En la estación Retiro, profundamente aliviado ante la indiferencia de una multitud de varones, me dije: “Soy yo el que exagera. Veo más ese cuerpo porque lo conozco mejor. Porque lo conozco, lo adivino. No era para tanto”.
Mi preocupación (una prueba de la capacidad que tengo para distraerme con tonterías), desapareció mientras esperábamos el tren. Y fue inmediatamente reemplazada por la angustia de la despedida.
Le hice jurar que me llamaría por teléfono a la tarde, que nos veríamos esa misma noche, a las nueve. Llegó el tren, se detuvo, bajó la gente, subió todo el mundo y yo aún la aferraba de un brazo y suplicaba. Mi desesperación no perturbó esa calma, ese maravilloso equilibrio que me admira tanto como su belleza. Apenas durante unos instantes se mostró indecisa. Parecía perturbada. Miró el reloj.
–¿Qué pasa? ¿No vas a venir?
Sonrió a su modo: lentamente.
–No nos separaremos nunca –dijo al fin.
Debí alegrarme. En cambio, me sentí extrañamente triste. Esas lindas palabras, tan indispensables, no me sonaron bien.

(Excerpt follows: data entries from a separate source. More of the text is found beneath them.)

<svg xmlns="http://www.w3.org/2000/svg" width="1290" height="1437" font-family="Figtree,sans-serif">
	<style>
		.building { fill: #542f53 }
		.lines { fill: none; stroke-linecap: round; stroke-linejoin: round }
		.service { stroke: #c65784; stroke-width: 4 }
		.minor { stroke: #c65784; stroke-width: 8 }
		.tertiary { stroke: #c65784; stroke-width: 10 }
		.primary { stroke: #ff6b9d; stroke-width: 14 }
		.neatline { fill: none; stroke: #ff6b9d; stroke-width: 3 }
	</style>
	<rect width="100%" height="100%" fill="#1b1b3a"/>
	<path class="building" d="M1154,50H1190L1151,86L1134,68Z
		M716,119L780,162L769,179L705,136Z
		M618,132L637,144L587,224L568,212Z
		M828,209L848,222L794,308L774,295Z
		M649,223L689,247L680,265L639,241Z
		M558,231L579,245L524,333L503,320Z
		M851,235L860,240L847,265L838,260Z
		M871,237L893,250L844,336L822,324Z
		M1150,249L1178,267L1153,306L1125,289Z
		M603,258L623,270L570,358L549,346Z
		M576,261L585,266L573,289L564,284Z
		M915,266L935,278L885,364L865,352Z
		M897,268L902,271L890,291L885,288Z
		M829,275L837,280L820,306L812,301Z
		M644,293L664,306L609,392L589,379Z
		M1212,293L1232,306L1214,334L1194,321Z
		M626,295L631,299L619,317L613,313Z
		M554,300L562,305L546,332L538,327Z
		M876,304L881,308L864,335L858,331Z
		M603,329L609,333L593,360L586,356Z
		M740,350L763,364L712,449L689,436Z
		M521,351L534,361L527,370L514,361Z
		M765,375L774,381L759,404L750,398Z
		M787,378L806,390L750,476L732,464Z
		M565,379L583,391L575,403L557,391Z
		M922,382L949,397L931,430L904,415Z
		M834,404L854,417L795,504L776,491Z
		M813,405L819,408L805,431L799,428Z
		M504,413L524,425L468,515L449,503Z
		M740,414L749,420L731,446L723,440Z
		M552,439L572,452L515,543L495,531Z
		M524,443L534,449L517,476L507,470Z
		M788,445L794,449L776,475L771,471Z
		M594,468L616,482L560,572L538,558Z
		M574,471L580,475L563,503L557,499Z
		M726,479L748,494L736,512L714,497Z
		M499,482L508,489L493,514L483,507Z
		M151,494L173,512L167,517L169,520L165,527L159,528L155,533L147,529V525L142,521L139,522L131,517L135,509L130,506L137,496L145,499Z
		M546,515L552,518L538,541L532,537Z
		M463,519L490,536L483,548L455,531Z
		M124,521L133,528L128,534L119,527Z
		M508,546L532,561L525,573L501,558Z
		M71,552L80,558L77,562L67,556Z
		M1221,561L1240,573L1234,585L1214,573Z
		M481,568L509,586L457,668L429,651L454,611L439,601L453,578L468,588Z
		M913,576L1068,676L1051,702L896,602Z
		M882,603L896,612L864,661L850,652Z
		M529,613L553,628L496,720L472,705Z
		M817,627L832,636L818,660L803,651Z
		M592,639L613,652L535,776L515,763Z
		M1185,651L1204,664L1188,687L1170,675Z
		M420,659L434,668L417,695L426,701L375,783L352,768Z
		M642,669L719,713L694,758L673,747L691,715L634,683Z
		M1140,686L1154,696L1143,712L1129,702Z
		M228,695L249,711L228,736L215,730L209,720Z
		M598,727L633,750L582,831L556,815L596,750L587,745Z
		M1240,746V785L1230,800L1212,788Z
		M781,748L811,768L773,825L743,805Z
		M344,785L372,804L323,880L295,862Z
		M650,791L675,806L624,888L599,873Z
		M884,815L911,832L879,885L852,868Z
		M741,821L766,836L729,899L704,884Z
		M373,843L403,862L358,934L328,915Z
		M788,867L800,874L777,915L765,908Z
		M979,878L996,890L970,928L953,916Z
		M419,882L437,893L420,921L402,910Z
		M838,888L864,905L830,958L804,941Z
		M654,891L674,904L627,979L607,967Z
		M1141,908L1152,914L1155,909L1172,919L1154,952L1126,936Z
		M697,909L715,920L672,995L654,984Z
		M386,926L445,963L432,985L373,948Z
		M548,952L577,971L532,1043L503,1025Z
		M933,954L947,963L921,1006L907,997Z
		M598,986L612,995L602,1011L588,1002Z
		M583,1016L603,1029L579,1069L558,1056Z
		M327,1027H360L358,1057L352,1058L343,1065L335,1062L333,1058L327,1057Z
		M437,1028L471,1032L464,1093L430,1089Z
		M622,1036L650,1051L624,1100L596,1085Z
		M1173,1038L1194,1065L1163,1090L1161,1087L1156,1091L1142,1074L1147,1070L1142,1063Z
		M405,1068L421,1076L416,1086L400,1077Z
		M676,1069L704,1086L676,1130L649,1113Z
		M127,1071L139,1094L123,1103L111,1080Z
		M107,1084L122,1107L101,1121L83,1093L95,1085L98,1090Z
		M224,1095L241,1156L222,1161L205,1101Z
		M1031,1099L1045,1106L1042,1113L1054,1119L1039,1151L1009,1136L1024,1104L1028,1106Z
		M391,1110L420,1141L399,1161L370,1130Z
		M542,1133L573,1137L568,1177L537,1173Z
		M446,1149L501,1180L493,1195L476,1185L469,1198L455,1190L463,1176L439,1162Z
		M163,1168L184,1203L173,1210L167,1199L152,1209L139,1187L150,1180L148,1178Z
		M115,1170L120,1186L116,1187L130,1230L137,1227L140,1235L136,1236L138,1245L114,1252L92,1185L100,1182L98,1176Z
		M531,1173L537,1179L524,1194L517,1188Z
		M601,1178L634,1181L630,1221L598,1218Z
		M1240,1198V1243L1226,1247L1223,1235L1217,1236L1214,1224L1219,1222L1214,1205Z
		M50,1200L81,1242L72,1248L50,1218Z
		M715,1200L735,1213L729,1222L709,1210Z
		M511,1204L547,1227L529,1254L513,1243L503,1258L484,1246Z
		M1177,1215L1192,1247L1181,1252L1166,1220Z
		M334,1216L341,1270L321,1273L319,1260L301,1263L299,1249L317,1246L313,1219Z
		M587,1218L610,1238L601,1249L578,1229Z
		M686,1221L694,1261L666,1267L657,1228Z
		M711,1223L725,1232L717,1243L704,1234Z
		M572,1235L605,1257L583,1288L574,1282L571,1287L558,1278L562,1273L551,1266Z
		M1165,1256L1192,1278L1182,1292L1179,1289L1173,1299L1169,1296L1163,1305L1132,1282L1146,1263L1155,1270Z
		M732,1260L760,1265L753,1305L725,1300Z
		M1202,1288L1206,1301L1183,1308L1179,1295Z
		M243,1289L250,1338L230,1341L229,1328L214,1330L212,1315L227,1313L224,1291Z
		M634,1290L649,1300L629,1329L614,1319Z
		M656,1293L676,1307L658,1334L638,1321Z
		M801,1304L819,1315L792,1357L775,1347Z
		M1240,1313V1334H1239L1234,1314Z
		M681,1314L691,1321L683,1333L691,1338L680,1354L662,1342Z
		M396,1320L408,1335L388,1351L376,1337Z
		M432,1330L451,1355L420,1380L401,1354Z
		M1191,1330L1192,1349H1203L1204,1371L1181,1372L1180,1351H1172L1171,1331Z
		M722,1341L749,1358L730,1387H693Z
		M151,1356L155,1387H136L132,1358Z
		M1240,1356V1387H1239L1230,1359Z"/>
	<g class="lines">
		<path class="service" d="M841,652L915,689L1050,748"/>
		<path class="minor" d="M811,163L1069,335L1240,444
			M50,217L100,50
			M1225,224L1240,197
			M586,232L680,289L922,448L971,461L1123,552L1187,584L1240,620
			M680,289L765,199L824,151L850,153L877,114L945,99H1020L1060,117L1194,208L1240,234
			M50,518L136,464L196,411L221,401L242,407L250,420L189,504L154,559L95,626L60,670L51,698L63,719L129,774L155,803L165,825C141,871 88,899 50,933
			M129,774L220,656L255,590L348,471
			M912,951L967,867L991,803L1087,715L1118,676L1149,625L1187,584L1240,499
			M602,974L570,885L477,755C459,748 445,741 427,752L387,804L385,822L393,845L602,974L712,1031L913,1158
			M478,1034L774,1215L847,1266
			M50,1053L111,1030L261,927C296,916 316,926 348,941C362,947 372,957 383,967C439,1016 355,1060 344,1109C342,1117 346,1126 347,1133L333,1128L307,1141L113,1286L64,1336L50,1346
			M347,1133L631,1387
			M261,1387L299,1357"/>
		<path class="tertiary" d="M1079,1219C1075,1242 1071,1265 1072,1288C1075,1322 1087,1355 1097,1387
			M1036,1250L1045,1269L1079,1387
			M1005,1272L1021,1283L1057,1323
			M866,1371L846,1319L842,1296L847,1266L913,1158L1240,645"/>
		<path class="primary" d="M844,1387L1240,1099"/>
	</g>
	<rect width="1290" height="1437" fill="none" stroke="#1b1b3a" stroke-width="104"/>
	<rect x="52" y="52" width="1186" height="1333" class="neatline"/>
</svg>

Dudo antes de escribir mi impresión, pero tengo que hacerlo: sonaron como golpes de formón en una piedra. Me recordaron esas tumbas del cementerio que nadie visita, esa lápida de un muerto que nadie reconoce, y en ella el texto claro, pero sin sentido, que nadie lee. Me estremecí.
De puro hábito, fui a la oficina. La encontré medio desierta, porque era muy temprano. Alguna cara de día lunes me miró sorprendida y preguntó:
–¿Qué haces aquí?
En la confusión de este fin de semana, me había olvidado: estoy de vacaciones. Disimulé mi estupidez con una excusa.
–Vine a buscar el material para la nota de la itb.
La itb es la International Tourism Bourse de Berlín, que se celebra todos los años en esta fecha. El material comprendía gacetillas, folletos, fotografías. Lo recogí, saludé a mis atónitos colegas, vine a casa.
Ahí está el sobre, aún cerrado, en una punta de mi escritorio. Toda esa información inútil. La nota está hecha y entregada. Aunque este año no he asistido a la itb, da lo mismo. La ceremonia se repite con pocas variaciones. Utilicé ese argumento para no viajar a Berlín y como corresponde lo aceptaron.
¿Y si me equivoqué? ¿No estaría protegido ahora por la distancia? ¿Acaso la locura de esos congresos de turismo no es una hojarasca en la que cualquier hoja individual de locura puede ocultarse sin esfuerzo? Miro el sobre. Contiene una realidad tranquilizadora –la itb– y una ciudad concreta, Berlín. Lo miro y me reprocho mi cobardía.
Pero también es cierto que cuando me propusieron el viaje no había tenido ninguna noticia de Vida y obra de Francisco Uriaga y tampoco había encontrado a la muchacha.